The anchorage at Rugged Point wasn’t totally protected from the NW swells and our nights were bumpy, but it was worth the semi-restless sleeps in order to spend time exploring the area. After cleaning the ling cod that Arnt had caught that afternoon—fish tacos for dinner!—we rowed to shore and took the short trail across the peninsula through a towering old growth forest. The dense, damp, coolness of the rainforest opened onto a mile-long white sand beach and like every beach and anchorage so far, we had it to ourselves, or sort of to ourselves. There were large predator tracks everywhere!

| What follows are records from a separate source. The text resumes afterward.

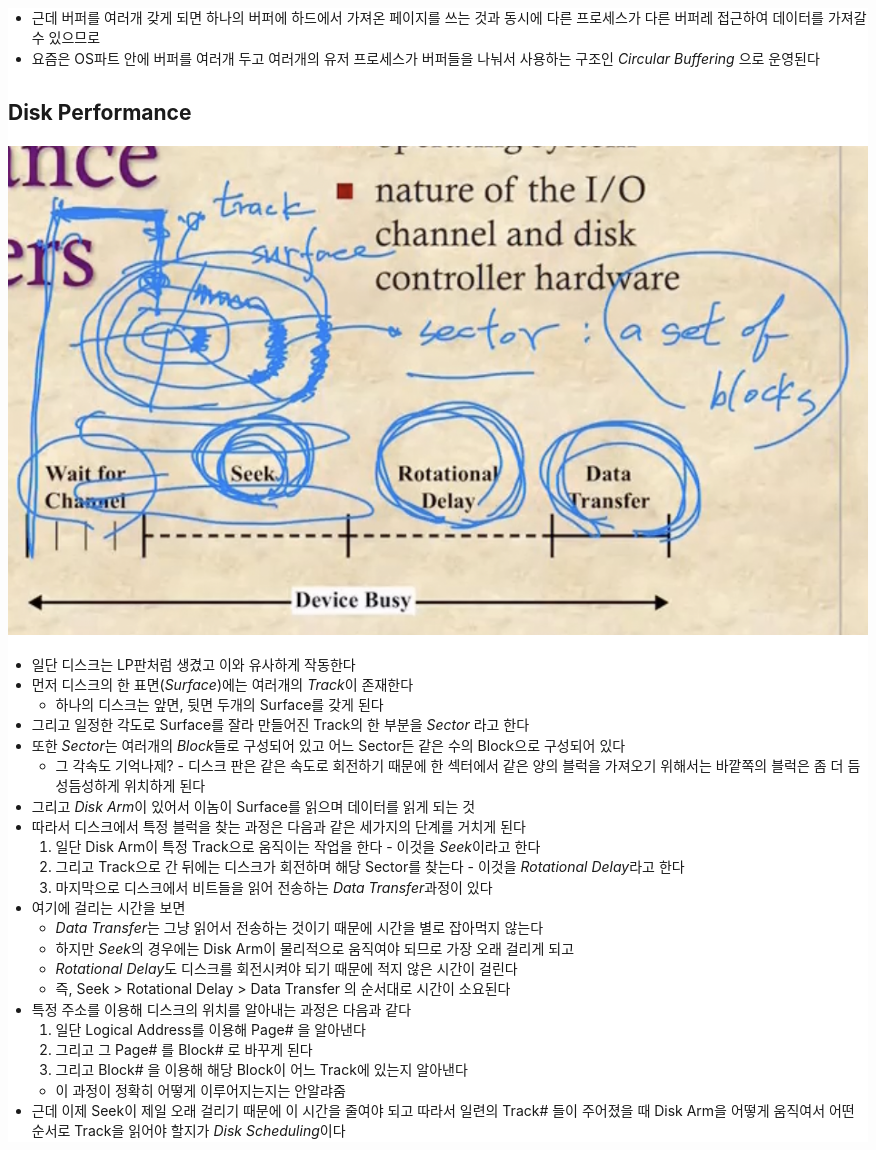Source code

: - 근데 버퍼를 여러개 갖게 되면 하나의 버퍼에 하드에서 가져온 페이지를 쓰는 것과 동시에 다른 프로세스가 다른 버퍼레 접근하여 데이터를 가져갈 수 있으므로
- 요즘은 OS파트 안에 버퍼를 여러개 두고 여러개의 유저 프로세스가 버퍼들을 나눠서 사용하는 구조인 *Circular Buffering* 으로 운영된다

## Disk Performance

![](gardens/os/originals/os.spring.2021.cse.cnu.ac.kr/images/12/image19.png)

- 일단 디스크는 LP판처럼 생겼고 이와 유사하게 작동한다
- 먼저 디스크의 한 표면(*Surface*)에는 여러개의 *Track*이 존재한다
	- 하나의 디스크는 앞면, 뒷면 두개의 Surface를 갖게 된다
- 그리고 일정한 각도로 Surface를 잘라 만들어진 Track의 한 부분을 *Sector* 라고 한다
- 또한 *Sector*는 여러개의 *Block*들로 구성되어 있고 어느 Sector든 같은 수의 Block으로 구성되어 있다
	- 그 각속도 기억나제? - 디스크 판은 같은 속도로 회전하기 때문에 한 섹터에서 같은 양의 블럭을 가져오기 위해서는 바깥쪽의 블럭은 좀 더 듬성듬성하게 위치하게 된다
- 그리고 *Disk Arm*이 있어서 이놈이 Surface를 읽으며 데이터를 읽게 되는 것
- 따라서 디스크에서 특정 블럭을 찾는 과정은 다음과 같은 세가지의 단계를 거치게 된다
	1. 일단 Disk Arm이 특정 Track으로 움직이는 작업을 한다 - 이것을 *Seek*이라고 한다
	2. 그리고 Track으로 간 뒤에는 디스크가 회전하며 해당 Sector를 찾는다 - 이것을 *Rotational Delay*라고 한다
	3. 마지막으로 디스크에서 비트들을 읽어 전송하는 *Data Transfer*과정이 있다
- 여기에 걸리는 시간을 보면
	- *Data Transfer*는 그냥 읽어서 전송하는 것이기 때문에 시간을 별로 잡아먹지 않는다
	- 하지만 *Seek*의 경우에는 Disk Arm이 물리적으로 움직여야 되므로 가장 오래 걸리게 되고
	- *Rotational Delay*도 디스크를 회전시켜야 되기 때문에 적지 않은 시간이 걸린다
	- 즉, Seek > Rotational Delay > Data Transfer 의 순서대로 시간이 소요된다
- 특정 주소를 이용해 디스크의 위치를 알아내는 과정은 다음과 같다
	1. 일단 Logical Address를 이용해 Page# 을 알아낸다
	2. 그리고 그 Page# 를 Block# 로 바꾸게 된다
	3. 그리고 Block# 을 이용해 해당 Block이 어느 Track에 있는지 알아낸다
	- 이 과정이 정확히 어떻게 이루어지는지는 안알랴줌
- 근데 이제 Seek이 제일 오래 걸리기 때문에 이 시간을 줄여야 되고 따라서 일련의 Track# 들이 주어졌을 때 Disk Arm을 어떻게 움직여서 어떤 순서로 Track을 읽어야 할지가 *Disk Scheduling*이다
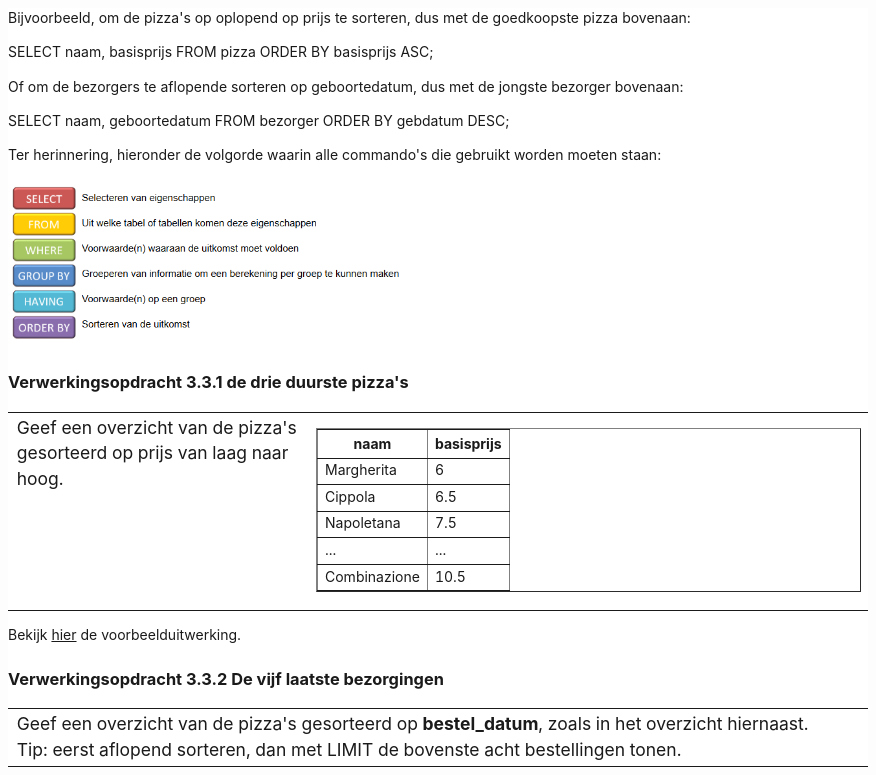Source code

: 

Bijvoorbeeld, om de pizza's op oplopend op prijs te sorteren, dus met de goedkoopste pizza bovenaan:

SELECT naam, basisprijs
FROM pizza
ORDER BY basisprijs ASC;


Of om de bezorgers te aflopende sorteren op geboortedatum, dus met de jongste bezorger bovenaan:

SELECT naam, geboortedatum
FROM bezorger
ORDER BY gebdatum DESC;

Ter herinnering, hieronder de volgorde waarin alle commando's die gebruikt worden moeten staan:
<p><img
src="https://raw.githubusercontent.com/rweeda/PythonIA/main/sql/img/H1_commandos.png"
alt="Commando's voor het ophalen van informatie" width="400"></p>





### Verwerkingsopdracht 3.3.1 de drie duurste pizza's

<table width="100%"><tr><td style="text-align:left; vertical-align:top; font-size:1.25rem;" width="35%">
Geef een overzicht van de pizza's gesorteerd op prijs van laag naar hoog.
</td><td width="65%">
    <table border="1">
  <thead>
    <tr>
      <th>naam</th>
      <th>basisprijs</th>
    </tr>
  </thead>
  <tbody>
    <tr><td>Margherita</td><td>6</td></tr>
    <tr><td>Cippola</td><td>6.5</td></tr>
    <tr><td>Napoletana</td><td>7.5</td></tr>
    <tr><td>...</td><td>...</td></tr>
    <tr><td>Combinazione</td><td>10.5</td></tr>
  </tbody>
</table>

</td></tr></table>



<p>Bekijk <a href="https://rweeda.github.io/PythonIA/docs/IA_sql_oplossingen.html#opgave331" target="_blank">hier</a> de voorbeelduitwerking.</p>





### Verwerkingsopdracht 3.3.2 De vijf laatste bezorgingen
<table width="100%"><tr><td style="text-align:left; vertical-align:top; font-size:1.25rem;" width="35%">
Geef een overzicht van de pizza's gesorteerd op <b>bestel_datum</b>, zoals in het overzicht hiernaast. <br>
Tip: eerst aflopend sorteren, dan met LIMIT de bovenste acht bestellingen tonen.
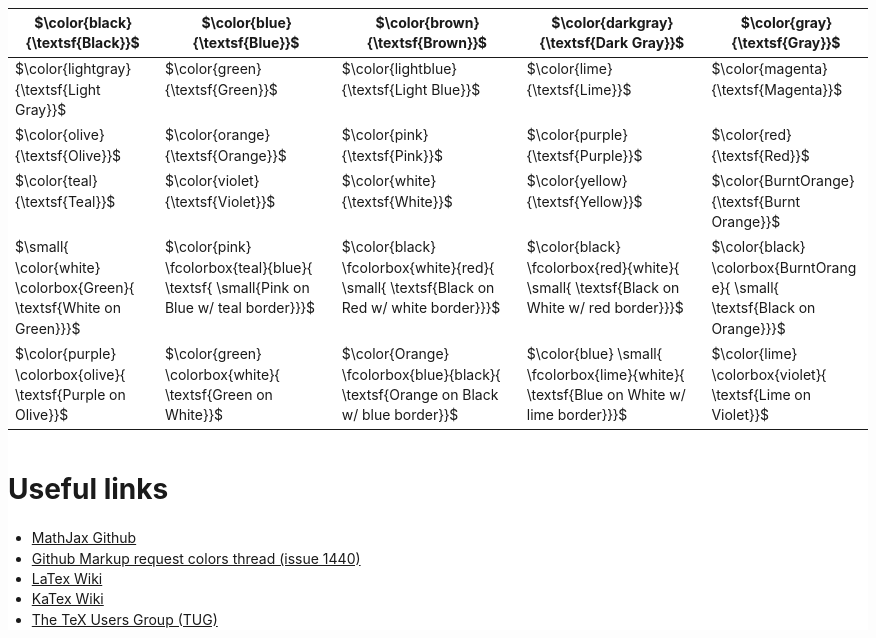 | $\color{black}{\textsf{Black}}$ |  $\color{blue}{\textsf{Blue}}$ | $\color{brown}{\textsf{Brown}}$ | $\color{darkgray}{\textsf{Dark Gray}}$  | $\color{gray}{\textsf{Gray}}$ | 
| ------------- | ------------- | ------------- | ------------- | ------------- | 
| $\color{lightgray}{\textsf{Light Gray}}$ |  $\color{green}{\textsf{Green}}$ | $\color{lightblue}{\textsf{Light Blue}}$ | $\color{lime}{\textsf{Lime}}$  | $\color{magenta}{\textsf{Magenta}}$ |
| $\color{olive}{\textsf{Olive}}$ |  $\color{orange}{\textsf{Orange}}$ | $\color{pink}{\textsf{Pink}}$ | $\color{purple}{\textsf{Purple}}$  | $\color{red}{\textsf{Red}}$ | 
| $\color{teal}{\textsf{Teal}}$ |  $\color{violet}{\textsf{Violet}}$ | $\color{white}{\textsf{White}}$ | $\color{yellow}{\textsf{Yellow}}$  | $\color{BurntOrange}{\textsf{Burnt Orange}}$ |
| $\small{ \color{white} \colorbox{Green}{ \textsf{White on Green}}}$   | $\color{pink} \fcolorbox{teal}{blue}{ \textsf{ \small{Pink on Blue w/ teal border}}}$  | $\color{black} \fcolorbox{white}{red}{ \small{ \textsf{Black on Red w/ white border}}}$   | $\color{black} \fcolorbox{red}{white}{ \small{ \textsf{Black on White w/ red border}}}$ | $\color{black} \colorbox{BurntOrange}{ \small{ \textsf{Black on Orange}}}$ |
| $\color{purple} \colorbox{olive}{ \textsf{Purple on Olive}}$ |  $\color{green} \colorbox{white}{ \textsf{Green on White}}$ | $\color{Orange} \fcolorbox{blue}{black}{ \textsf{Orange on Black w/ blue border}}$  | $\color{blue} \small{ \fcolorbox{lime}{white}{ \textsf{Blue on White w/ lime border}}}$ | $\color{lime} \colorbox{violet}{ \textsf{Lime on Violet}}$ |

# Useful links

* [MathJax Github](https://docs.github.com/en/get-started/writing-on-github/working-with-advanced-formatting/writing-mathematical-expressions)  
* [Github Markup request colors thread (issue 1440)](https://github.com/github/markup/issues/1440)
* [LaTex Wiki](https://en.wikibooks.org/wiki/LaTeX/Mathematics)
* [KaTex Wiki](https://katex.org/docs/supported.html)
* [The TeX Users Group (TUG)](https://tug.org)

We were walking low on the beach, where the tide had been just hours before, and within three arm’s reach of where we were standing, we saw the fresh prints of black bear, cougar, and wolves which gave us pause to think that at least one of those animals was possibly just inside the treeline, looking at us strolling along their beach. By now we were two days away from a crew change. So, with sunshine and following winds, we raised anchor for the 22-mile trip to Louie Bay on Nootka Island. We were still enjoying the very best sailing conditions we could ask for and the trip down to Nootka was another stunner. Along the way we saw dozens of waterfalls, spectacular wave spouts that shot 40 feet into the air, and hundreds of sea caves. The fishing was excellent and we augmented our provisions with salmon, ling cod, rockfish, and clams, as well as enjoyed a few varieties of seaweed, sea asparagus, huckleberries… it was a never ending buffet! At Louie Bay we took time to explore the hulking remains of a large steel boat we heard had been brought there about 50 years ago for a shipbreaking enterprise. It had been dragged into shallow water and cut into huge
sections before the bottom fell out of the scrap iron market. Today it is a twisted, rusting sculpture. After a few hours exploring on foot we headed back to the boats. The wind and waves had shifted and by the time we got back, Ern and Odin were bucking against their anchor chains. We would have to find a better anchorage if we wanted to avoid a long, sleepless night. We made our way six miles up
Nuchatlitz Inlet to Mary Basin where we found flat, calm waters and enough landing space for the float plane which was coming with a new crew and supplies in two days’ time. Until then the forecast called for overcast conditions and lots of rain, but there would be a few dry enough periods for a good hike, rowing in the tenders, and reading curled up in the cockpit under the bimini cover. That evening we enjoyed spectacular bouillabaisse made with salmon, ling cod and clams and more than a few songs on the two guitars. It was another very peaceful night’s sleep. In the previous two weeks we had travelled just over 100 kms as the crow flies from Winter Harbour to Mary
Basin. It proved to be our most leisurely portion of the trip and the entire experience had been fantastic. The next morning was our scheduled crew change and I’ll pick up there with my final instalment.